What do you call an ant from overseas?
Import-ant.
I had a few doubts about buying a big metal cabinet to store all my valuables.
Turns out... it was a safe purchase.
What’s a llama’s favorite drink?
Llamanade.
Why do ghosts like elevators? They raise their spirits.
What do dog scientists to with their bones?
They barium.
What does goblin's blood consist of?
Hemogoblin.
My professor accused me of plagiarizing.
His words, not mine.
What did one cloud of fog say to the other?
I don’t know.
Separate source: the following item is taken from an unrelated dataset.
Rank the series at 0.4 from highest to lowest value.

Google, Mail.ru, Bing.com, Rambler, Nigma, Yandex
It’s a mistery.
The weather outside is snow joke.
How does a bee get to school?
She takes a school buzz
Why shouldn't you buy illegal seasonings? It's always a shady dill.
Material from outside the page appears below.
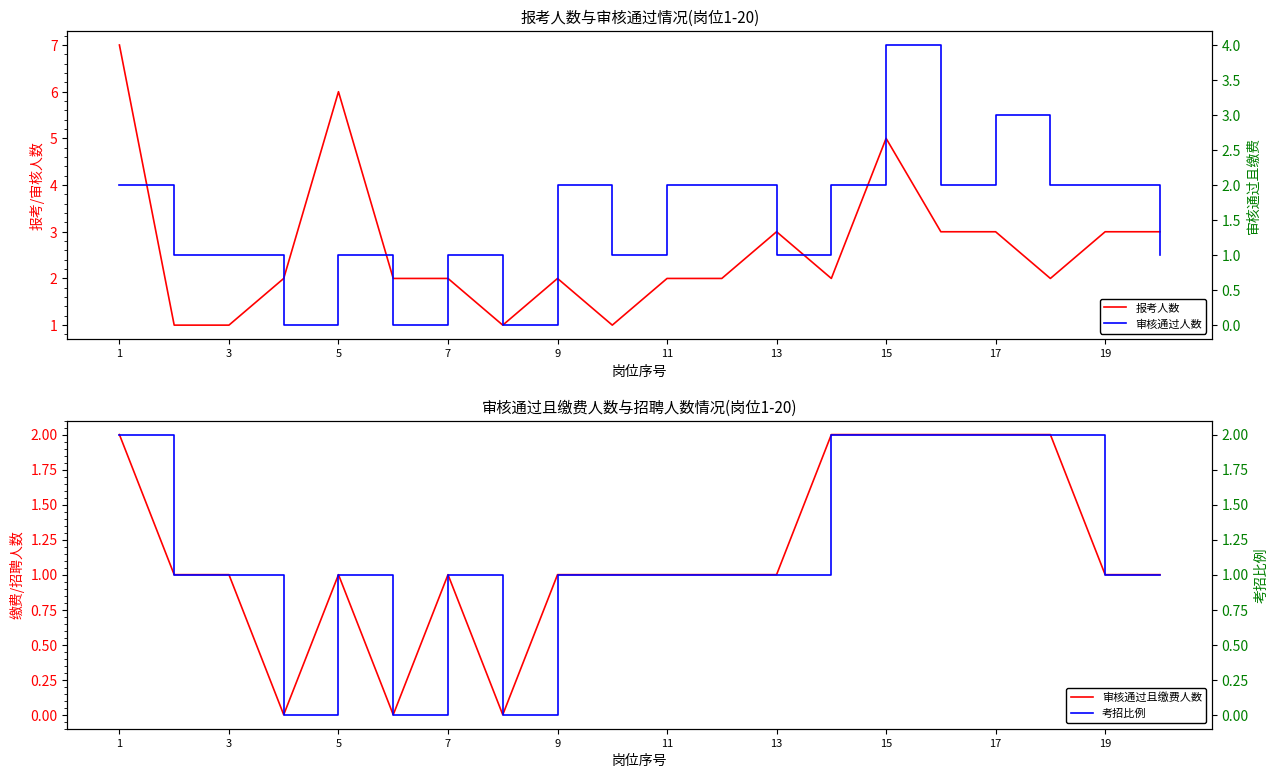

At which category is the sum across all series the highest?

1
What’s a cetacean’s favorite TV show?
Whale of Fortune.
Which vegetable is most likely to be your friend?
The broccoli.
What happened when 100 hares got loose on Main Street? The police had to comb the area.
Why does a microwave hum?
Because it doesn't know the words
Why did Jesus ask Judas to crave the turkey?
Beause he knows he likes stabbing others in the back.
If Kim Jong-un had a private yacht, it would be a dictator ship
How does Moses make coffee?
Hebrews it.
What a pun's dream job?
To be an acu-pun-cturist!
I like you a latte.
What is a beaver's most favorite song ever? You made me a, you made me a beaver, beaver.
Don’t worry, beer happy.
What do you call a group of cows that are on top of a hill? High steaks.
What do you call a cow with a twitch? Beef jerky!
What did the mother bread tell her baby roll? You really are the apple of my rye.
Q. Which Greek eggplant dish do deer really eat up?
A. Moose-aka.
Old Norse cuisine is simply not to my Viking.
What do you call a Minotaur in a playground?
A swing and a myth.
I was talking to my Mom the other day and she mentioned that none of her sisters needed the vaccine.
Turned out they already had the auntybodies.
It used to be free to fill up your car tires with air, now it costs $1.25. You know why?
Inflation.
Did you hear about the Italian chef with the terminal illness?
He pastaway. Now he’s just a pizza history.
Why don’t fish play basketball?
Because they're afraid of the net.
Despite his puns being so orange-inal, nobody really likes them.
What do you get if you cross a tiger with a kangaroo? A stripy jumper!
Q. What did the bully do to the orange?
A. Beat him to a pulp.
I only believe in 12.5% of everything the Bible says.
Which makes me an eighth theist.
Are you a taco?
Cause you sure taco lot
Rain doesn’t fall. Raindrops.
What do you call a flower with a mouth?
Tulip.
"There's no bunny like you."
Toilet jokes aren’t my favorite...
But they’re a solid number 2.
What do you call a hairy beast that no longer exists?
A were-wolf!
Do you know why the beaver was found guilty?
Because the prosecutor had damming evidence.
Someone stole my fragrance-free lotion...
It was a scentless act of cruelty.
Where do elves go to get famous?
Holly-wood.
The big play is in seven days, you better work on your peach enhancement techniques.